Answers to common questions about gaps widening with braces

Answers to common questions about gaps widening with braces

Concerned about seeing a tooth gap increase while wearing braces? Here are explanations for some frequently asked questions:

Why is my gap getting bigger with braces?

As braces exert calculated forces on your teeth to align them, spaces between teeth can temporarily enlarge. This is normal during the initial leveling and aligning stage as teeth shift toward their final ideal positions. Gaps should begin to decrease again over time as the teeth migrate closer together into proper alignment.

Should I worry if my gap widens with braces on?

In most cases, a slightly widened gap is nothing concerning, especially early in treatment. But notify your orthodontist promptly if the space rapidly increases in size over a short timeframe. This may signal something impeding the expected closure. They can then check for issues.

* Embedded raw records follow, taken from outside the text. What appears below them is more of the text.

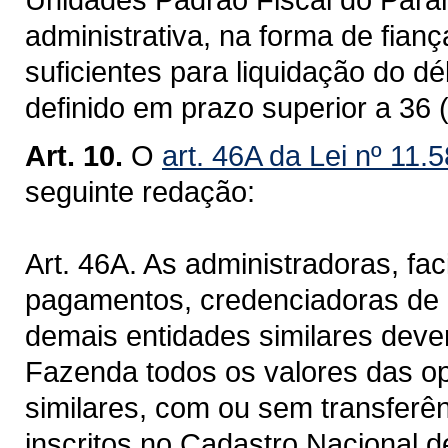
administrativa, na forma de fian
suficientes para liquidação do d
definido em prazo superior a 36 (
Art. 10.
O
art. 46A da Lei nº 11.
seguinte redação:
Art. 46A. As administradoras, faci
pagamentos, credenciadoras de c
demais entidades similares deve
Fazenda todos os valores das op
similares, com ou sem transferên
inscritos no Cadastro Nacional d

How can I get my tooth gap to close faster while in braces?

Consistently wear any elastic bands/rubber bands that are prescribed to pull teeth together. Stop any tongue thrusting habits that may be pushing teeth apart. Consider recommended extractions to alleviate severe crowding if suggested. And be patient during the aligning phase – gaps sometimes appear bigger before closing.

What if my gap doesn’t close after my braces come off?

If spaces remain after your initial braces treatment, options like clear aligners, permanent retainers, dental bonding/veneers, restorative crowns, or more braces can still help close them. Discuss the best choice for your situation with your orthodontist.

How do I prevent my closed gap from reopening after braces?

Closely follow your orthodontist’s post-treatment retention protocol by wearing retainers consistently, attending all follow-up visits, avoiding pressure on teeth, and getting bonded wires repaired. Proper retention care keeps your teeth stable in their corrected positions.


Seeing a tooth gap enlarge while wearing braces is usually nothing to be concerned about. As the dental arch widens and teeth begin moving, spaces between them may temporarily open up. Eventual closure just takes time as treatment progresses and teeth drift into better alignment. But notify your orthodontist promptly if any spaces exhibit rapid, unilateral, or uncontrolled widening. Intervention like elastics, habit changes, or extractions can get gaps diminishing again. With diligent braces wear and retention, the gaps should disappear, leaving you with a beautiful new smile.